*** Opening of Data supplied ***

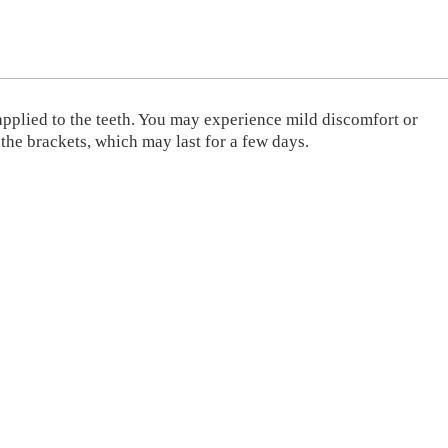
 applied to the teeth. You may experience mild discomfort or
 the brackets, which may last for a few days.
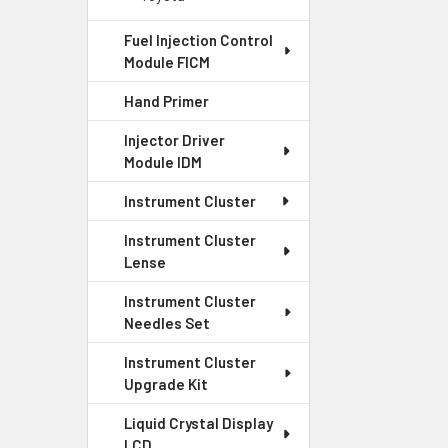
Fuel Injection Control
Module FICM
Hand Primer
Injector Driver
Module IDM
Instrument Cluster
Instrument Cluster
Lense
Instrument Cluster
Needles Set
Instrument Cluster
Upgrade Kit
Liquid Crystal Display
LCD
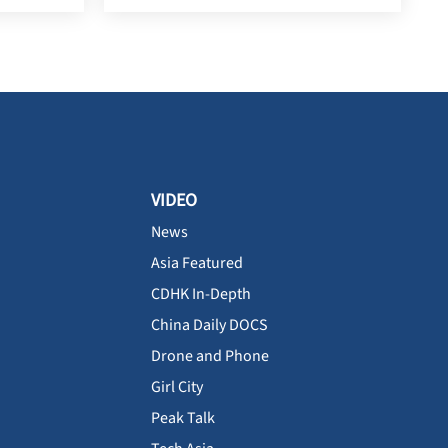
VIDEO
News
Asia Featured
CDHK In-Depth
China Daily DOCS
Drone and Phone
Girl City
Peak Talk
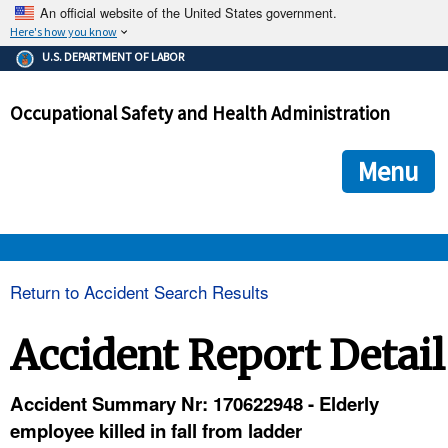
An official website of the United States government.
Here's how you know
The .gov means it's official.
U.S. DEPARTMENT OF LABOR
Federal government websites often end in .gov or .mil. Before
sharing sensitive information, make sure you're on a federal
Occupational Safety and Health Administration
government site.
The site is secure.
The
ensures that you are connecting to the official we
https://
Menu
and that any information you provide is encrypted and transmi
securely.
OSHA 
Return to Accident Search Results
STANDARDS 
Accident Report Detail
ENFORCEMENT 
Accident Summary Nr: 170622948 - Elderly
employee killed in fall from ladder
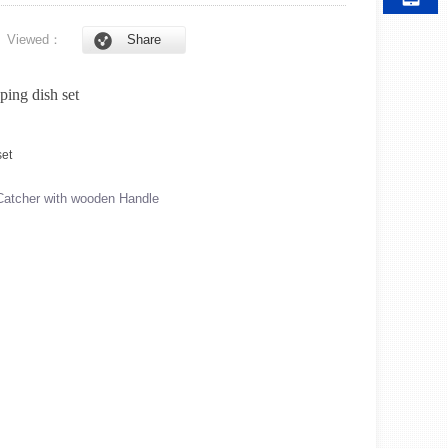
6
Viewed：
Share
ping dish set
atcher with wooden Handle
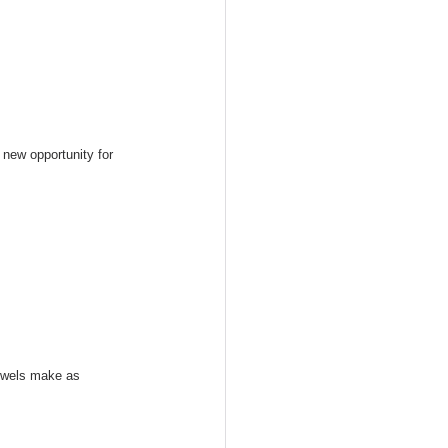
new opportunity for 
bowels make as 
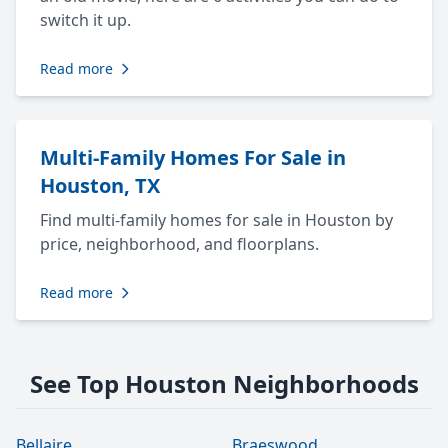
switch it up.
Read more
Multi-Family Homes For Sale in
Houston, TX
Find multi-family homes for sale in Houston by
price, neighborhood, and floorplans.
Read more
See Top Houston Neighborhoods
Bellaire
Braeswood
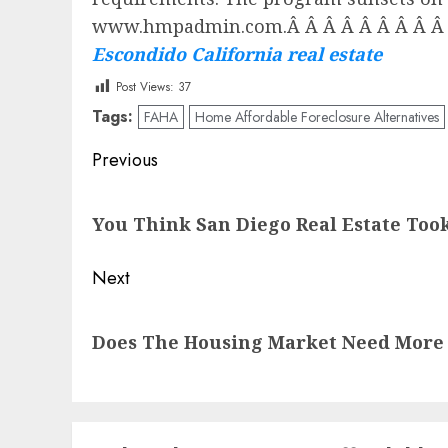
www.hmpadmin.com.Â Â Â Â Â Â Â Â Â Â Â
Escondido California real estate
Post Views:
37
Tags:
FAHA
Home Affordable Foreclosure Alternatives
Post
Previous
navigation
Previous
You Think San Diego Real Estate Took
post:
Next
Next
Does The Housing Market Need More
post:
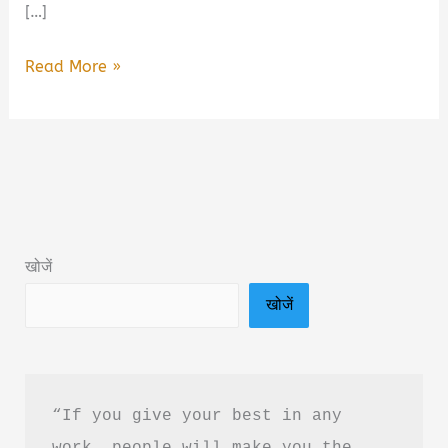
[…]
Lallan
Read More »
Sweets
by
Srishti
Chaudhary
Book
Summary
खोजें
&
खोजें
PDF
Download
Guide
“If you give your best in any 
work, people will make you the 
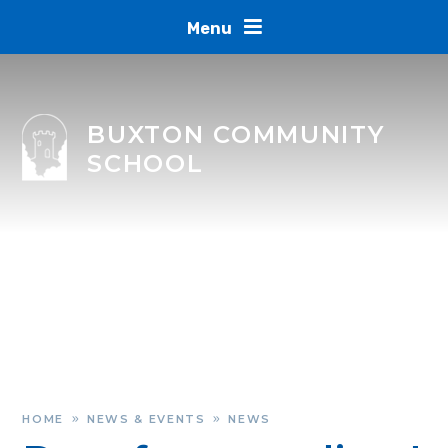
Skip to content ↓
Menu
BUXTON COMMUNITY
SCHOOL
HOME
NEWS & EVENTS
NEWS
»
»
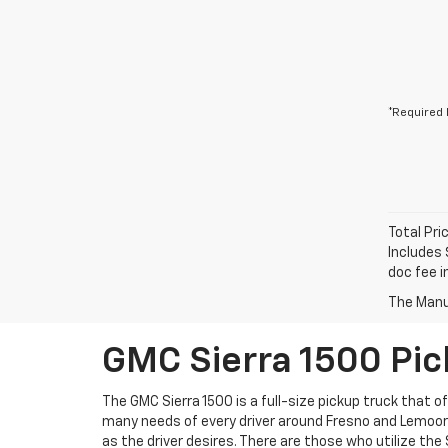
*Required 
Total Pri
Includes 
doc fee i
The Manuf
GMC Sierra 1500 Pic
The GMC Sierra 1500 is a full-size pickup truck that o
many needs of every driver around Fresno and Lemoore.
as the driver desires. There are those who utilize the 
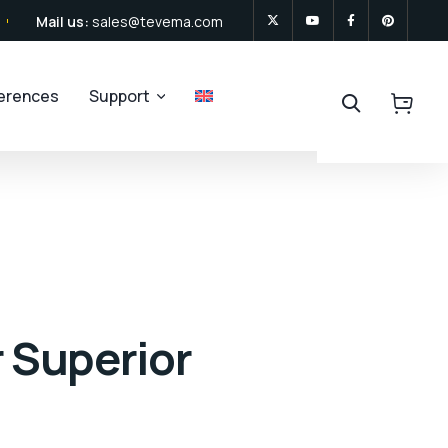
Mail us:
sales@tevema.com
ferences
Support
r Superior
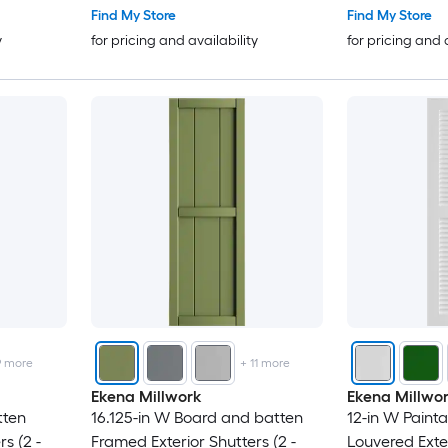
Find My Store
Find My Store
y
for pricing and availability
for pricing and 
9
more
+
11
more
Ekena Millwork
Ekena Millwo
tten
16.125-in W Board and batten
12-in W Paint
s (2 -
Framed Exterior Shutters (2 -
Louvered Exter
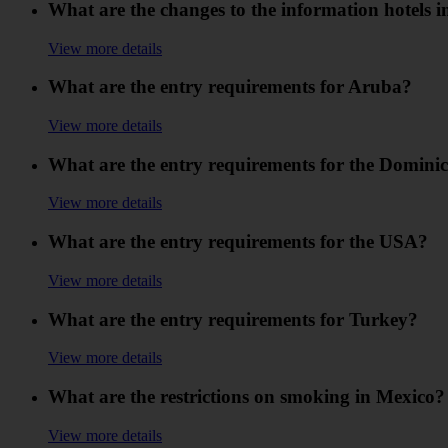
What are the changes to the information hotels in
View more details
What are the entry requirements for Aruba?
View more details
What are the entry requirements for the Domini
View more details
What are the entry requirements for the USA?
View more details
What are the entry requirements for Turkey?
View more details
What are the restrictions on smoking in Mexico?
View more details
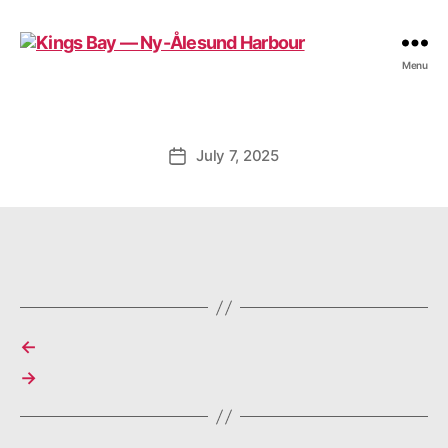
Kings
Menu
Bay
—
Ny-
Ålesund
July 7, 2025
Post
Harbour
date
←
→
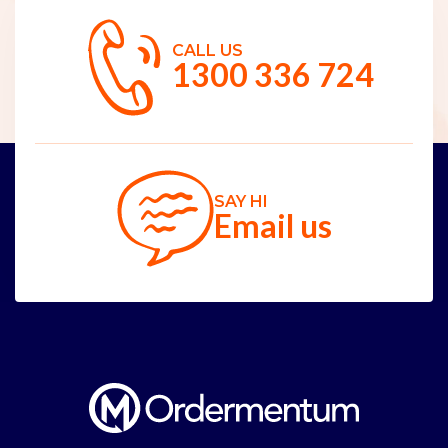
CALL US
1300 336 724
SAY HI
Email us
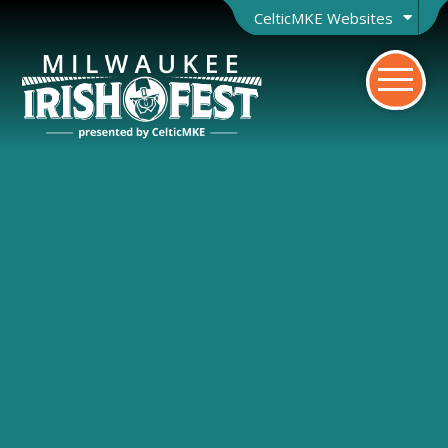
CelticMKE Websites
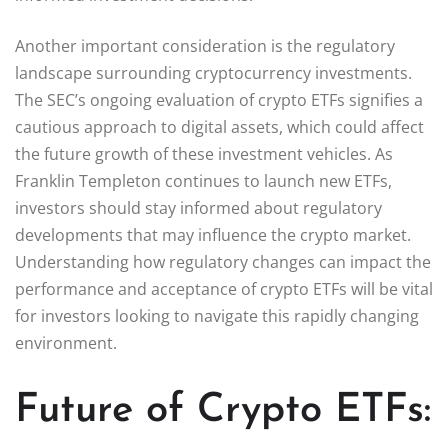
Another important consideration is the regulatory
landscape surrounding cryptocurrency investments.
The SEC’s ongoing evaluation of crypto ETFs signifies a
cautious approach to digital assets, which could affect
the future growth of these investment vehicles. As
Franklin Templeton continues to launch new ETFs,
investors should stay informed about regulatory
developments that may influence the crypto market.
Understanding how regulatory changes can impact the
performance and acceptance of crypto ETFs will be vital
for investors looking to navigate this rapidly changing
environment.
Future of Crypto ETFs:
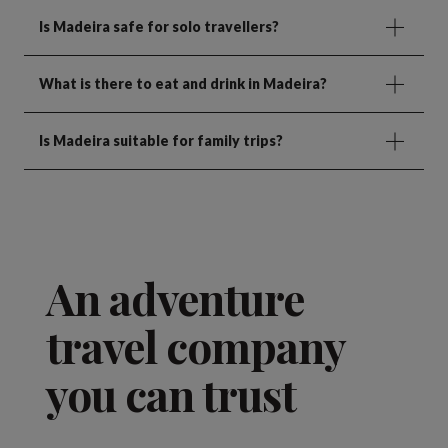
Is Madeira safe for solo travellers?
What is there to eat and drink in Madeira?
Is Madeira suitable for family trips?
An adventure
travel company
you can trust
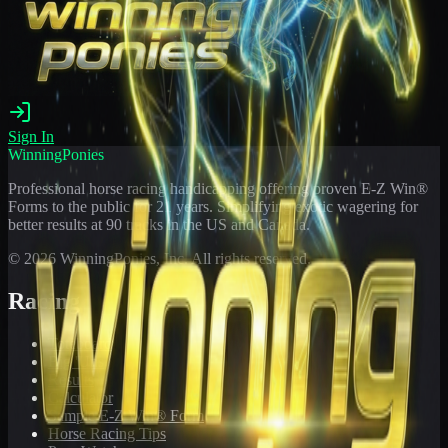
Sign In
WinningPonies
Professional horse racing handicapping offering proven E-Z Win®
Forms to the public for
21
years. Simplifying exotic wagering for
better results at 90 tracks in the US and Canada.
©
2026
WinningPonies, Inc. All rights reserved.
Racing
Toteboard
Big 'Uns
Results
Calculator
Sample E-Z Win® Form
Horse Racing Tips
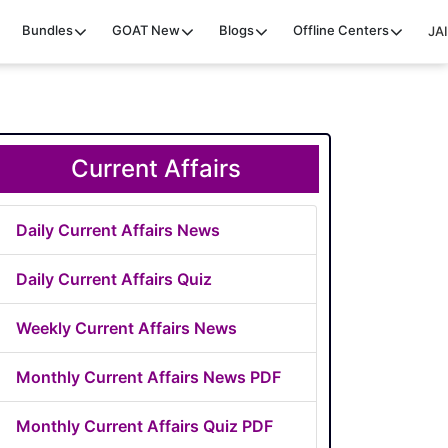
Bundles
GOAT
New
Blogs
Offline Centers
JAI
Current Affairs
Daily Current Affairs News
Daily Current Affairs Quiz
Weekly Current Affairs News
Monthly Current Affairs News PDF
Monthly Current Affairs Quiz PDF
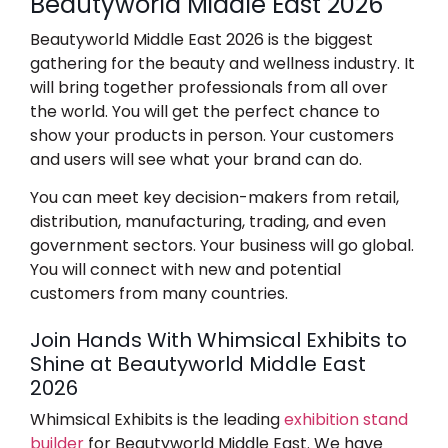
Beautyworld Middle East 2026
Beautyworld Middle East 2026
is the biggest
gathering for the beauty and wellness industry. It
will bring together professionals from all over
the world. You will get the perfect chance to
show your products in person. Your customers
and users will see what your brand can do.
You can meet key decision-makers from retail,
distribution, manufacturing, trading, and even
government sectors. Your business will go global.
You will connect with new and potential
customers from many countries.
Join Hands With Whimsical Exhibits to
Shine at Beautyworld Middle East
2026
Whimsical Exhibits is the leading
exhibition stand
builder
for Beautyworld Middle East.
We have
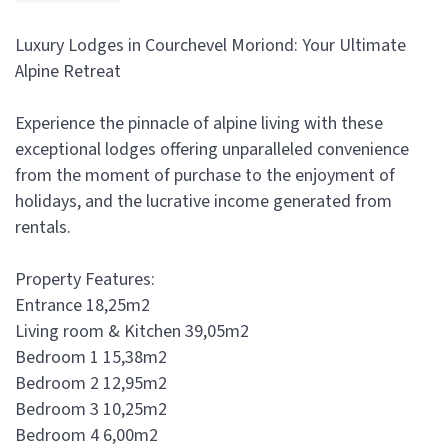
Luxury Lodges in Courchevel Moriond: Your Ultimate
Alpine Retreat
Experience the pinnacle of alpine living with these
exceptional lodges offering unparalleled convenience
from the moment of purchase to the enjoyment of
holidays, and the lucrative income generated from
rentals.
Property Features:
Entrance 18,25m2
Living room & Kitchen 39,05m2
Bedroom 1 15,38m2
Bedroom 2 12,95m2
Bedroom 3 10,25m2
Bedroom 4 6,00m2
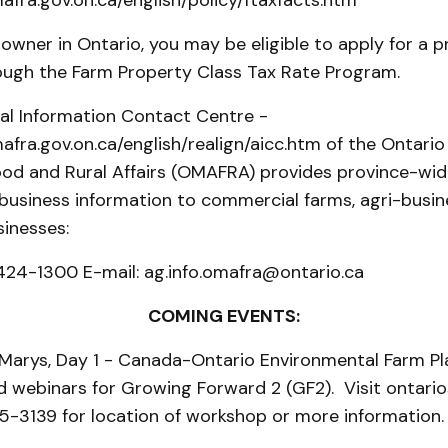
fra.gov.on.ca/english/policy/ftaxfacts.htm
owner in Ontario, you may be eligible to apply for a p
ough the Farm Property Class Tax Rate Program.
ral Information Contact Centre -
fra.gov.on.ca/english/realign/aicc.htm of the Ontario 
ood and Rural Affairs (OMAFRA) provides province-wide
 business information to commercial farms, agri-busi
sinesses:
424-1300 E-mail: ag.info.omafra@ontario.ca
COMING EVENTS:
arys, Day 1 - Canada-Ontario Environmental Farm Pla
 webinars for Growing Forward 2 (GF2). Visit ontario
5-3139 for location of workshop or more information.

*** Close of Data supplied ***

*Exercise instructions*: Given the entries above, say how many lines include the word "will", and write nothing besides the number.

*Answer below*: 7